● **Задание A**
Преобразуй в нумерованный список строки перечня: всё от его начала до строки с «yellow semicircle: rotated» включительно. Пустые строки пропусти.

● **Исходный текст**
*-*-*
Черняев теперь в Алексинаце и смотрит за памятником. Я должен сказать правду: Черняев слишком податлив и слишком часто попадается в руки проходимцев. В Белграде — особый агент его Зюссман, в Алексинаце — он с другим прославленным мошенником Костой Ристичем, обкрадывавшим его во время войны 1876 г. Общее мнение сербов о Косте Ристиче таково, что жалко Черняева. Я ему писал об этом в Алексинац, как только узнал о Косте Ристиче. (Этот Коста Ристич не состоит ни в каких родственных связях с министром Ристичем). Вследствие непрактичности Черняева и некоторой неразборчивости в людях, у Черняева были истории и будут еще. Говоря откровенно, я очень сомневаюсь, чтобы он получил железную дорогу в Сербии, и не только вследствие наперед заключенных условий серб. правит. людьми (если в самом деле это и так), но и по другим причинам. — С Персиани Черняев очень хорош и тот, где может и насколько это соответствует его дипломатическому делу, — поможет ему.

Весь Ваш П. Кулаковский.

——

14 Авг. 1880 г. Белград.
*-*-*
● **Перечень для обработки**
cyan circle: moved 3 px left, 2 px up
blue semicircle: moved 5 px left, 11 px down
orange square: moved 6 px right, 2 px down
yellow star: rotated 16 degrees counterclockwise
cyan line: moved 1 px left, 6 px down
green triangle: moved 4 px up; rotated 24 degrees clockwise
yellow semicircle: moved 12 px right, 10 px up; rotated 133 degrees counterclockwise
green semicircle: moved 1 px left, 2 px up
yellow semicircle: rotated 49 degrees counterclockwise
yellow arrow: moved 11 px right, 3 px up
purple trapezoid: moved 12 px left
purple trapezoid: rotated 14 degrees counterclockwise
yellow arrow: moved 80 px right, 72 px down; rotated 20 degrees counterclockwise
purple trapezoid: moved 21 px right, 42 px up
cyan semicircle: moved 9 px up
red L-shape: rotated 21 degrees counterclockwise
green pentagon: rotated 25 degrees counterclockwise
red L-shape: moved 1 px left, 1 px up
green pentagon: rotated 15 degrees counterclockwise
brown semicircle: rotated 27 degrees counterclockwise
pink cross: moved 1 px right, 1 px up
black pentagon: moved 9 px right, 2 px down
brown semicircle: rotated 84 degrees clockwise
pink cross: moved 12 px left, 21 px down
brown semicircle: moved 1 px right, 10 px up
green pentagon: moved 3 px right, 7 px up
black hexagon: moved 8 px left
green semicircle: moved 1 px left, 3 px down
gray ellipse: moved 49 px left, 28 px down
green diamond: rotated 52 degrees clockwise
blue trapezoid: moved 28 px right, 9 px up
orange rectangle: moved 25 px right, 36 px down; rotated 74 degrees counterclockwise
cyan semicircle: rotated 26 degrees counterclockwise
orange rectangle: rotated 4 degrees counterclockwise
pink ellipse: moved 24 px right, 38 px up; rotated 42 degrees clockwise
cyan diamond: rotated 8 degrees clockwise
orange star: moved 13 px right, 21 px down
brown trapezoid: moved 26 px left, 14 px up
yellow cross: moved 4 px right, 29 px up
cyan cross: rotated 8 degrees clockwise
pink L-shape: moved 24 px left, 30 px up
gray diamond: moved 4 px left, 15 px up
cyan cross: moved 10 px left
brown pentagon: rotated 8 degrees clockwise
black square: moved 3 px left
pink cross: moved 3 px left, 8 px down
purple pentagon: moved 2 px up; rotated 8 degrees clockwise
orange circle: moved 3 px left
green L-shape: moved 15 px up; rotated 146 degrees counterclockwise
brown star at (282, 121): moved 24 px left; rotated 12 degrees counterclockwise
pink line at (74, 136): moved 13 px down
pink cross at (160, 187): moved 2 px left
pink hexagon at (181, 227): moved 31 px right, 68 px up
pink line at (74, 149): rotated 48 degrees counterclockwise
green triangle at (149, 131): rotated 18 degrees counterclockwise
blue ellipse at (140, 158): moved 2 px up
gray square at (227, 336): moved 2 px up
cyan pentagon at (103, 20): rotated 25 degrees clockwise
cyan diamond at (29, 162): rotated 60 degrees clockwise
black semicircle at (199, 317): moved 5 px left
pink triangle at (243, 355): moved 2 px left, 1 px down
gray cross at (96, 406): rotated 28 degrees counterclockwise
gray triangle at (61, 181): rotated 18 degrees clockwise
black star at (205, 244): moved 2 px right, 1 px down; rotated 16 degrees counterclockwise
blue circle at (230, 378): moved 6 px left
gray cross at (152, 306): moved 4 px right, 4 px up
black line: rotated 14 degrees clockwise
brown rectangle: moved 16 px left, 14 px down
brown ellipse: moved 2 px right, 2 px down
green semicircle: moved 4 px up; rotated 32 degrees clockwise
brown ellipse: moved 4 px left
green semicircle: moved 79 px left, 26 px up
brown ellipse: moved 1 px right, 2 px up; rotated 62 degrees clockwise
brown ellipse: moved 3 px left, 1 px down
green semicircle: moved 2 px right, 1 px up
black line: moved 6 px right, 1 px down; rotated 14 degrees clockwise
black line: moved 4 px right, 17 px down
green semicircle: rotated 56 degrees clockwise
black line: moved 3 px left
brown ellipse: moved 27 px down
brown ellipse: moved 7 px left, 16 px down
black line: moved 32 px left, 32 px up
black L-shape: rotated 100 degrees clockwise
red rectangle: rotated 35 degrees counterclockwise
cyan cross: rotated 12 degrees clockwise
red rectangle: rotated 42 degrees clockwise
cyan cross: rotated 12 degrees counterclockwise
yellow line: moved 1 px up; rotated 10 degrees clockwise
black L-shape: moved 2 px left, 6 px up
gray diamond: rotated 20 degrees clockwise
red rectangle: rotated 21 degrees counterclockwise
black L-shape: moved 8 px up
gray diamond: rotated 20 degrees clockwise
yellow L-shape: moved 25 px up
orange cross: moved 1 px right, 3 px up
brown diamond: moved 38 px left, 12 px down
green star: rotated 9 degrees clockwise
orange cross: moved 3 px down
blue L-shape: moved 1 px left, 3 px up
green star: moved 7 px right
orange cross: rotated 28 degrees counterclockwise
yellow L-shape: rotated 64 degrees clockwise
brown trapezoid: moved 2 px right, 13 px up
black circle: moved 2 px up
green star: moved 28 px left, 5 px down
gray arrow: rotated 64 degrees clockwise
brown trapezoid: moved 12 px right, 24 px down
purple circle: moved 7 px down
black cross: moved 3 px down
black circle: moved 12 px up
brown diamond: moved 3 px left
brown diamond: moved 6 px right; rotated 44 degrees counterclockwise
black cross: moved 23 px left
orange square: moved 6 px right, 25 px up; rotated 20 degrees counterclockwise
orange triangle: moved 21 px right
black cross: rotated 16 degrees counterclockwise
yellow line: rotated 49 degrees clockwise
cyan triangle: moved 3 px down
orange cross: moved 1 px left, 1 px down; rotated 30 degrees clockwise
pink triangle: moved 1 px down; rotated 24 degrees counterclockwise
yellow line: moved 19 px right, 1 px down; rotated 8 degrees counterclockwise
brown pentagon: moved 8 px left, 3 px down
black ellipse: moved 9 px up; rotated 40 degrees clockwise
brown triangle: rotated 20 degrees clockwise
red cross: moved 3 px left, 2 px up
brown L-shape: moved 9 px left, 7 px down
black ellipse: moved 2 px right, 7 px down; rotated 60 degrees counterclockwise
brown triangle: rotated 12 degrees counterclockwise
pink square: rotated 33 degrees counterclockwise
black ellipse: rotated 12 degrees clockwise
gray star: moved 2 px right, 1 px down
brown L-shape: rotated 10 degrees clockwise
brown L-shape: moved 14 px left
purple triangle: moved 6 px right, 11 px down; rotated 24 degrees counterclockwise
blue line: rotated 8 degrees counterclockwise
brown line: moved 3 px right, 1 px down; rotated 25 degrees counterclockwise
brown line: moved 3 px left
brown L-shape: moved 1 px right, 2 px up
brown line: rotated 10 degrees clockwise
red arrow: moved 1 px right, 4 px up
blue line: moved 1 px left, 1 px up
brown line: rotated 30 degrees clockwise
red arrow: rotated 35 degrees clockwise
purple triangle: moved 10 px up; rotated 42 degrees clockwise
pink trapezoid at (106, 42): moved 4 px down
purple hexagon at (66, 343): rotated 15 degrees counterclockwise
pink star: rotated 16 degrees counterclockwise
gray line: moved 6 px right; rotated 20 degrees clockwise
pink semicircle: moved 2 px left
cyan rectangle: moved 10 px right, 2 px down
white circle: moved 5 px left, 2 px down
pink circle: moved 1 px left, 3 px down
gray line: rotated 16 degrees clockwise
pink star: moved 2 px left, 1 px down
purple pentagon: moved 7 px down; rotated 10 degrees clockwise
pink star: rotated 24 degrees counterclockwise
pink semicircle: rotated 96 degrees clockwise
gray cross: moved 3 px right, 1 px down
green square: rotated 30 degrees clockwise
*-*-*
● **Задание B**
Где, согласно исходному тексту, находится Зюссман, особый агент Черняева?

● **Полный ответ A**
1. cyan circle: moved 3 px left, 2 px up
2. blue semicircle: moved 5 px left, 11 px down
3. orange square: moved 6 px right, 2 px down
4. yellow star: rotated 16 degrees counterclockwise
5. cyan line: moved 1 px left, 6 px down
6. green triangle: moved 4 px up; rotated 24 degrees clockwise
7. yellow semicircle: moved 12 px right, 10 px up; rotated 133 degrees counterclockwise
8. green semicircle: moved 1 px left, 2 px up
9. yellow semicircle: rotated 49 degrees counterclockwise

● **Полный ответ B**
В Белграде.